Questioning the Role of Corticosteroids Treating Pneumonia
Pneumonia is a leading cause of hospital admissions and healthcare resource consumption worldwide.
Optimizing the management of community-acquired pneumonia (CAP) still remains a goal of organizations like the Infectious Diseases Society of America (IDSA) and the American Thoracic Society (ATS).1 This is primarily due to the fact that CAP is common and has been associated with a significant amount of morbidity and mortality. Pneumonia is a leading cause of hospital admissions and healthcare resource consumption worldwide.2 As of 2017, pneumonia in addition to influenza, remains the eighth leading cause of death in the United States.
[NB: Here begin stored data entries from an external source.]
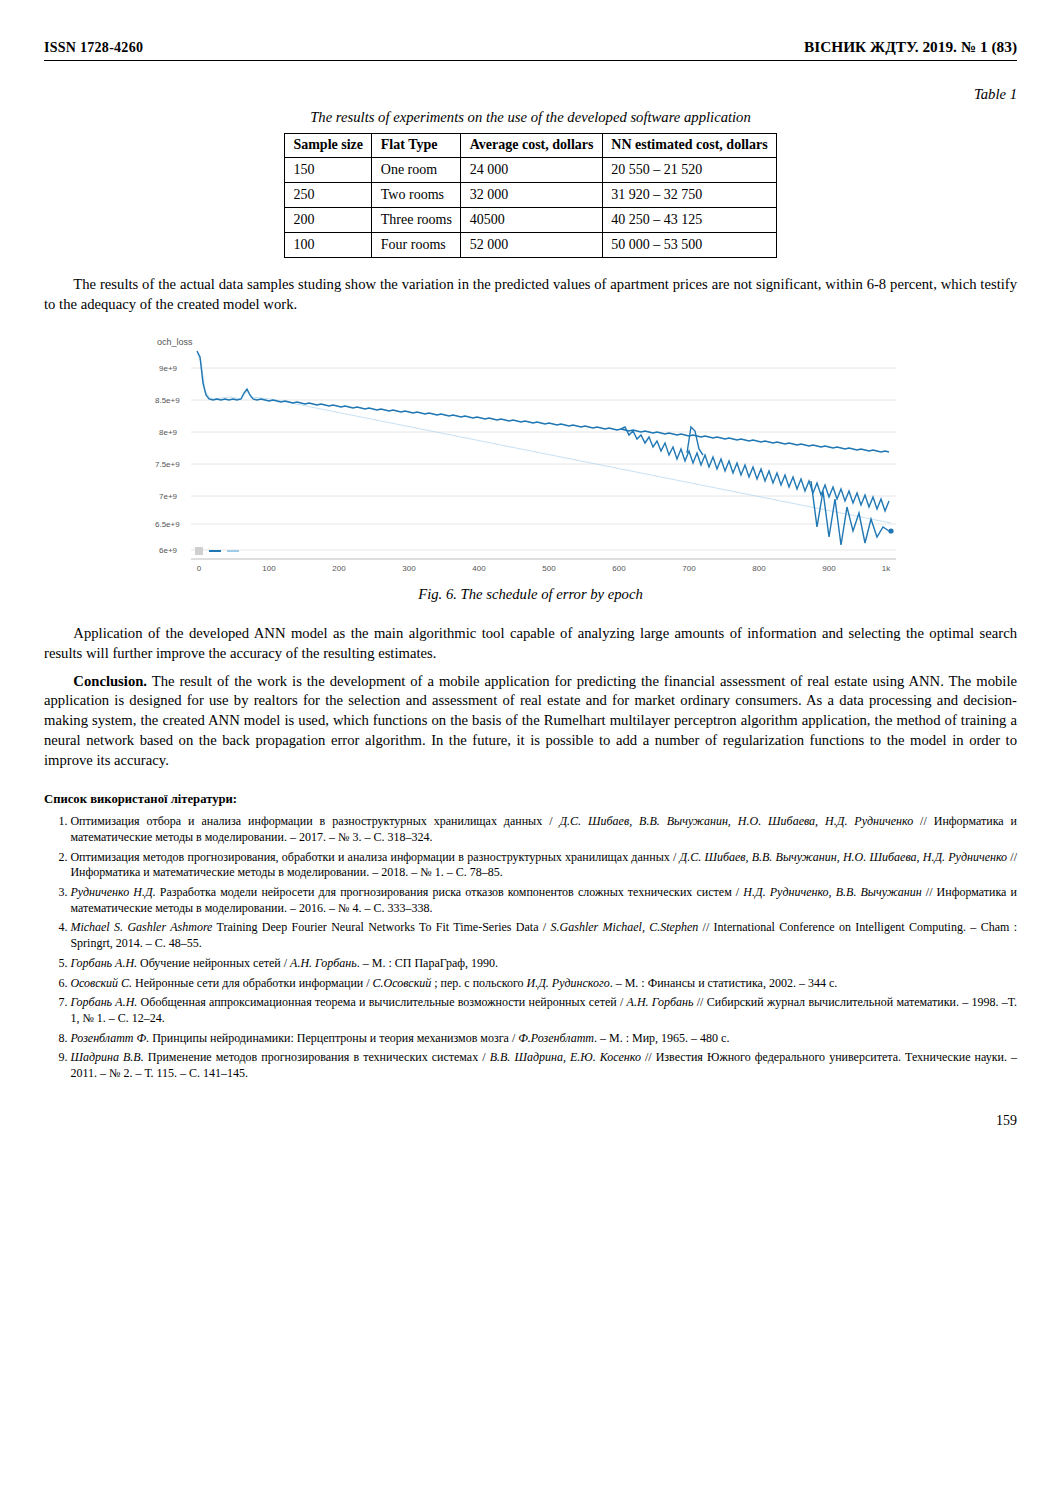ISSN 1728-4260 ВІСНИК ЖДТУ. 2019. № 1 (83)
Table 1
The results of experiments on the use of the developed software application
| Sample size | Flat Type | Average cost, dollars | NN estimated cost, dollars |
| --- | --- | --- | --- |
| 150 | One room | 24 000 | 20 550 – 21 520 |
| 250 | Two rooms | 32 000 | 31 920 – 32 750 |
| 200 | Three rooms | 40500 | 40 250 – 43 125 |
| 100 | Four rooms | 52 000 | 50 000 – 53 500 |
The results of the actual data samples studing show the variation in the predicted values of apartment prices are not significant, within 6-8 percent, which testify to the adequacy of the created model work.
och_loss 9e+9 8.5e+9 8e+9 7.5e+9 7e+9 6.5e+9 6e+9 0 100 200 300 400 500 600 700 800 900 1k
Fig. 6. The schedule of error by epoch
Application of the developed ANN model as the main algorithmic tool capable of analyzing large amounts of information and selecting the optimal search results will further improve the accuracy of the resulting estimates.
Conclusion. The result of the work is the development of a mobile application for predicting the financial assessment of real estate using ANN. The mobile application is designed for use by realtors for the selection and assessment of real estate and for market ordinary consumers. As a data processing and decision-making system, the created ANN model is used, which functions on the basis of the Rumelhart multilayer perceptron algorithm application, the method of training a neural network based on the back propagation error algorithm. In the future, it is possible to add a number of regularization functions to the model in order to improve its accuracy.
Список використаної літератури:
Оптимизация отбора и анализа информации в разноструктурных хранилищах данных / Д.С. Шибаев, В.В. Вычужанин, Н.О. Шибаева, Н.Д. Рудниченко // Информатика и математические методы в моделировании. – 2017. – № 3. – С. 318–324.
Оптимизация методов прогнозирования, обработки и анализа информации в разноструктурных хранилищах данных / Д.С. Шибаев, В.В. Вычужанин, Н.О. Шибаева, Н.Д. Рудниченко // Информатика и математические методы в моделировании. – 2018. – № 1. – С. 78–85.
Рудниченко Н.Д. Разработка модели нейросети для прогнозирования риска отказов компонентов сложных технических систем / Н.Д. Рудниченко, В.В. Вычужанин // Информатика и математические методы в моделировании. – 2016. – № 4. – С. 333–338.
Michael S. Gashler Ashmore Training Deep Fourier Neural Networks To Fit Time-Series Data / S.Gashler Michael, C.Stephen // International Conference on Intelligent Computing. – Cham : Springrt, 2014. – С. 48–55.
Горбань А.Н. Обучение нейронных сетей / А.Н. Горбань. – М. : СП ПараГраф, 1990.
Осовский С. Нейронные сети для обработки информации / С.Осовский ; пер. с польского И.Д. Рудинского. – М. : Финансы и статистика, 2002. – 344 с.
Горбань А.Н. Обобщенная аппроксимационная теорема и вычислительные возможности нейронных сетей / А.Н. Горбань // Сибирский журнал вычислительной математики. – 1998. –Т. 1, № 1. – С. 12–24.
Розенблатт Ф. Принципы нейродинамики: Перцептроны и теория механизмов мозга / Ф.Розенблатт. – М. : Мир, 1965. – 480 с.
Шадрина В.В. Применение методов прогнозирования в технических системах / В.В. Шадрина, Е.Ю. Косенко // Известия Южного федерального университета. Технические науки. – 2011. – № 2. – Т. 115. – С. 141–145.
159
While antibiotics are the mainstay for treatment, the role of corticosteroids for adjunctive treatment of CAP has long remained controversial. The 2007 IDSA/ATS Guidelines on the management of CAP briefly mention that there may be some benefit to the use of corticosteroid therapy in patients with severe CAP who are not in shock, but refrain from making a clear recommendation of their use due to a lack of strong evidence.1 Severe CAP is defined as CAP requiring supportive measures in an intensive care unit (ICU).3 Corticosteroids are well known to be the cause of a variety of potentially severe adverse effects that often prevents clinicians from utilizing them. However, corticosteroids may reduce the inflammatory response that occurs in CAP. Therefore, many clinicians remain curious about the role of corticosteroids in CAP compelling the emergence of new evidence.
A recent systematic review and meta-analysis evaluated the benefits and harms of adjunctive corticosteroids in CAP from 6 different trials.4 The review found no difference in the rate of mortality at 30 days in the corticosteroid group compared to placebo (5.0% vs 5.9%, p=0.24). Additionally, the time to clinical stability and hospital length of stay was reduced by one day in the corticosteroid group (p<0.001). However, the corticosteroid group did experience higher rates of hyperglycemia (22% vs. 12%; p<0.001) and rehospitalization (5.0% vs. 2.7%; p=0.04). Only studies which included severe CAP patients in the meta-analysis found significant benefit with steroid utilization, whereas, studies that evaluated non-severe patients did not.